## Source document

------------------------------------------------------------------------

A new model from Google has quietly upended the entire AI landscape. Embedding 2 is the first natively multimodal embedding model from Google, and it's doing something that most people aren't even close to understanding: letting you embed videos directly into a vector database.
This isn't a small tweak. For years, anyone wanting to analyze video data through RAG systems had to use hacky workarounds—transcribing videos, describing them with text, then pretending they were normal documents. Now the video itself becomes searchable. The business implications are massive. Organizations with proprietary video archives suddenly have a path to actually interrogate that content at scale.
But here's what's causing the confusion: most people assume embedding a video means you can simply ask questions about it and get intelligent answers. That's not how it works. And that's why this article matters.
The Naive RAG System Problem
The standard expectation looks something like this: you find a great video, embed it using Embedding 2, then ask your AI system specific questions about the content. You imagine the LLM will analyze what's inside the video and give you a detailed response.
That's not what happens.
When you take a naive RAG system—one that simply connects Embedding 2 to an existing pipeline—and feed it a video about Playwright browser automation, then ask "How does Playright test without opening browsers?", the system doesn't respond with a text explanation. It hands you back a two-minute clip of the original video and says, "The answer is in there." That's what most tutorials are showing people to do. And while there's some value in that, it's not where real utility lives.
This is the critical misunderstanding: an embedding model takes data and turns it into a vector—a point in mathematical space. It handles similarity and search. But it's not responsible for generating explanations or analysis. It's like the difference between recognizing a face in a crowd and being able to describe who that person is, what they do, and why they matter.
How RAG Actually Works
To understand where this goes wrong, you need to understand how retrieval-augmented generation flows.
On one side of the equation: document ingestion. A text document about World War II battleships goes through an embedding model, which turns it into 1,526 numbers—a vector in space. The model places that document near other vectors with similar semantic meaning (ships, boats) rather than unrelated concepts (bananas, green apples).
On the other side: retrieval. A user's question becomes its own vector. The LLM searches the database for vectors closest to the question's vector, retrieves those documents, and ingests their content to augment its answer.
This works perfectly with text because when a document is retrieved, it's paired with actual text—the original PDF or Word file—that the system can read and respond to.
Now apply that same logic to video. You embed a video about World War II battleships. It becomes a vector in space. A user asks a question. The system retrieves that video vector. And what comes back? An MP4 file. Not analysis. Not explanation. Just the raw video data.

------------------------------------------------------------------------

[Data entries]

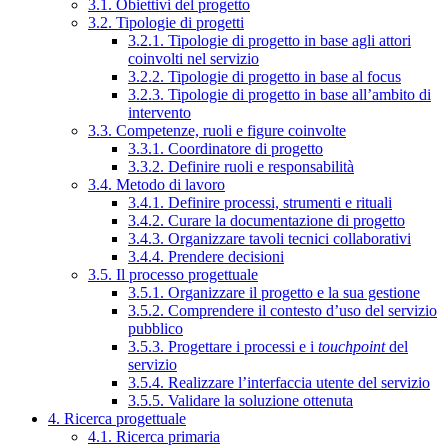
3.1. Obiettivi del progetto
3.2. Tipologie di progetti
3.2.1. Tipologie di progetto in base agli attori
coinvolti nel servizio
3.2.2. Tipologie di progetto in base al focus
3.2.3. Tipologie di progetto in base all’ambito di
intervento
3.3. Competenze, ruoli e figure coinvolte
3.3.1. Coordinatore di progetto
3.3.2. Definire ruoli e responsabilità
3.4. Metodo di lavoro
3.4.1. Definire processi, strumenti e rituali
3.4.2. Curare la documentazione di progetto
3.4.3. Organizzare tavoli tecnici collaborativi
3.4.4. Prendere decisioni
3.5. Il processo progettuale
3.5.1. Organizzare il progetto e la sua gestione
3.5.2. Comprendere il contesto d’uso del servizio
pubblico
3.5.3. Progettare i processi e i
touchpoint
del
servizio
3.5.4. Realizzare l’interfaccia utente del servizio
3.5.5. Validare la soluzione ottenuta
4. Ricerca progettuale
4.1. Ricerca primaria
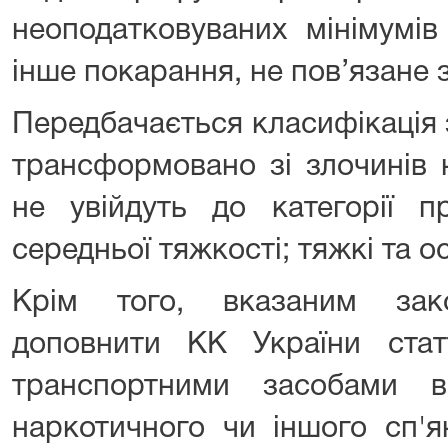
неоподатковуваних мінімумів
інше покарання, не пов’язане 
Передбачається класифікація з
трансформовано зі злочинів 
не увійдуть до категорії пр
середньої тяжкості; тяжкі та о
Крім того, вказаним зак
доповнити КК України ста
транспортними засобами в
наркотичного чи іншого сп'я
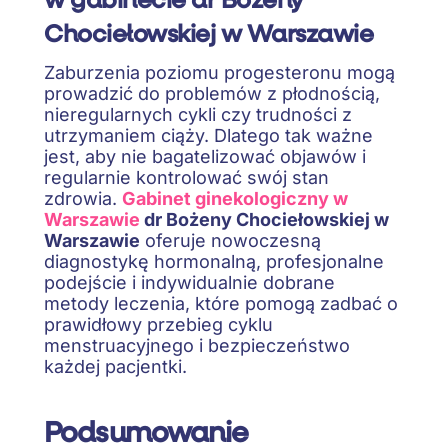
Chociełowskiej w Warszawie
Zaburzenia poziomu progesteronu mogą
prowadzić do problemów z płodnością,
nieregularnych cykli czy trudności z
utrzymaniem ciąży. Dlatego tak ważne
jest, aby nie bagatelizować objawów i
regularnie kontrolować swój stan
zdrowia.
Gabinet ginekologiczny w
Warszawie
dr Bożeny Chociełowskiej w
Warszawie
oferuje nowoczesną
diagnostykę hormonalną, profesjonalne
podejście i indywidualnie dobrane
metody leczenia, które pomogą zadbać o
prawidłowy przebieg cyklu
menstruacyjnego i bezpieczeństwo
każdej pacjentki.
Podsumowanie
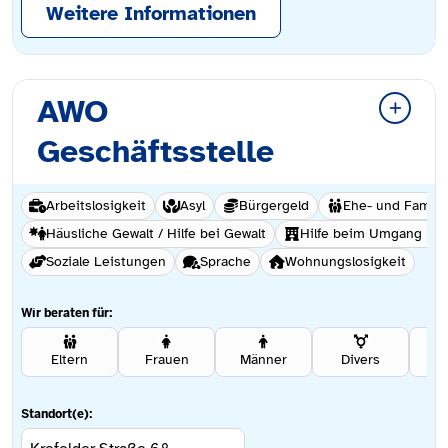
Weitere Informationen
AWO
Geschäftsstelle
Arbeitslosigkeit
Asyl
Bürgergeld
Ehe- und Famili
Häusliche Gewalt / Hilfe bei Gewalt
Hilfe beim Umgang mi
Soziale Leistungen
Sprache
Wohnungslosigkeit
Wir beraten für:
Eltern
Frauen
Männer
Divers
Se
Standort(e):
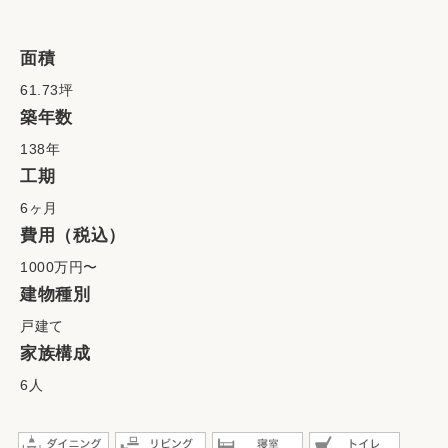
面積
61.73坪
築年数
138年
工期
6ヶ月
費用（税込）
1000万円〜
建物種別
戸建て
家族構成
6人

------------------------------------------------------------------------

## Task instructions
• 1. According to the Embedding 2 article, why does retrieval work well with text documents? Answer in one to three sentences.
• 2. Update the part of the Embedding 2 article starting with "This is the" and going on through "why they matter.", replacing "crowd" with "stadium".
The entries play no part in these tasks.

## Exercise answers
• 1. Retrieval works well with text because a retrieved document comes paired with its actual text, the original PDF or Word file. The system can read that text and respond to it.

• 2.
This is the critical misunderstanding: an embedding model takes data and turns it into a vector—a point in mathematical space. It handles similarity and search. But it's not responsible for generating explanations or analysis. It's like the difference between recognizing a face in a stadium and being able to describe who that person is, what they do, and why they matter.